OVPL summary

Alex Bligh alex at alex.org.uk
Thu Sep 15 09:51:38 UTC 2005

--On 14 September 2005 14:15 -0700 Michael Bernstein <webmaven at cox.net> 

> It's the 'otherwise make available' phrase that is worrisome to me.
> You've made it clear that this *is* intended to close the
> 'software-as-a-service' loophole, so that, for example, an otherwise
> undistributed-but-modified OVPL licensed SMTP server would (by virtue of
> being publicly accessible) not qualify as a private change, and would
> require disclosure of the modifications to the ID.

So you have the same concern as Andrew.

The "otherwise make available" phrase is straight out of the CDDL (I
think it didn't come from the MPL).

I took it it to mean the same as "external deployment" in the OSL. Larry
actually defines this (which is good), though I am not sure his definition
totally fixes the borderline cases. See the thread entitled:
 OVPL & "Otherwise Make Available" (was RE: Change ot topic,back to OVPL)

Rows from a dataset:

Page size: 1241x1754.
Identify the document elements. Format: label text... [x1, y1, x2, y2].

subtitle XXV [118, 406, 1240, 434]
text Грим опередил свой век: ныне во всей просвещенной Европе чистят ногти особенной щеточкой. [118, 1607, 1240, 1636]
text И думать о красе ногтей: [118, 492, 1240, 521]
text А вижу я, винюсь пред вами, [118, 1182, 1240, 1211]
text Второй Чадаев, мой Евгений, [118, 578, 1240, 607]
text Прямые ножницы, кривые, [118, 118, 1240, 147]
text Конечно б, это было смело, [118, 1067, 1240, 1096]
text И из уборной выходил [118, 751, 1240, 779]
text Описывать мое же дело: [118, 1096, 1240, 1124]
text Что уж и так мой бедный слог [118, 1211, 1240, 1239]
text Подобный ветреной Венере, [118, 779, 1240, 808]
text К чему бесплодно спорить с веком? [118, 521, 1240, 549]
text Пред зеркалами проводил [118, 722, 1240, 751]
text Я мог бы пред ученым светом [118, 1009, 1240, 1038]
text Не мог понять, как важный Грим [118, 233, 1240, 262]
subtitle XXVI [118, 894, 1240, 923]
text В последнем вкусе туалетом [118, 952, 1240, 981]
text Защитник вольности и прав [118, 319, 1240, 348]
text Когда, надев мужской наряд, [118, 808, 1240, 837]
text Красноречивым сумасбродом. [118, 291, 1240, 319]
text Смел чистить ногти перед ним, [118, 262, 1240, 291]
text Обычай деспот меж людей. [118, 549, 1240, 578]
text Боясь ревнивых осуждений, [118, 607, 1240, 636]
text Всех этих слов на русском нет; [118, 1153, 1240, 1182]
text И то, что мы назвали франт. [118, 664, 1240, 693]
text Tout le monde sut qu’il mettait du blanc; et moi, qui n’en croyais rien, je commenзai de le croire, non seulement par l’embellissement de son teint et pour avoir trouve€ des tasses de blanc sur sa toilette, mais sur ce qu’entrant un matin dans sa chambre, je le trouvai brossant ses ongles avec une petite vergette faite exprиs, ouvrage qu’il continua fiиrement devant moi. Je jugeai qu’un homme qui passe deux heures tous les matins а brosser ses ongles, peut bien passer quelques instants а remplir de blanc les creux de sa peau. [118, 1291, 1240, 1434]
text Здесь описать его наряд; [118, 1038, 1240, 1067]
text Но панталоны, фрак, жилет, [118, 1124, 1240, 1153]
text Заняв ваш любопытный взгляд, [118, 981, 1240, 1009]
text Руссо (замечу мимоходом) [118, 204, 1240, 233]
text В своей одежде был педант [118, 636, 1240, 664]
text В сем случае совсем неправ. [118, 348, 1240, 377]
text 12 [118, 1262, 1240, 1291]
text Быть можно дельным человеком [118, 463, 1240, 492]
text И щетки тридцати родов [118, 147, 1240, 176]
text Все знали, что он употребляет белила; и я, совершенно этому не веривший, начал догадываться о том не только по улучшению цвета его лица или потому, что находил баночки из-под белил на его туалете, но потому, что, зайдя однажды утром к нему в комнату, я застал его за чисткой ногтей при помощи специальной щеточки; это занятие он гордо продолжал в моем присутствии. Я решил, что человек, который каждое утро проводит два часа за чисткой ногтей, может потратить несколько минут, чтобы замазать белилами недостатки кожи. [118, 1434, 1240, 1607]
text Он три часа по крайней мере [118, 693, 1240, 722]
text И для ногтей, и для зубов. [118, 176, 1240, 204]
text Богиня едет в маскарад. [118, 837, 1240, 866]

• **EXERCISE TASK**: Continue the OVPL mailing-list message after the thread title it cites, keeping the same technical voice.

• **ANSWER TO THIS PROBLEM**:
where just the case you bring up (SMTP server) was discussed extensively
(in the context of both licenses)

A while ago (25 Aug 2005) I posted a change to "otherwise make available"
based on language similar to Larry's. Would that fix the issue for you?

> "Otherwise Make Available" shall, with reference to software, mean the
> use of that software in such a manner that it may be used by one or more
> parties other than You, or (in the course of their employment) Your
> employees, or (in the exclusive course of their duties to You) Your
> contractors, whether such use is achieved by means of making that
> software available to those parties over a computer network, or otherwise.

(& Andrew - that's the thing from the archives I said I'd find)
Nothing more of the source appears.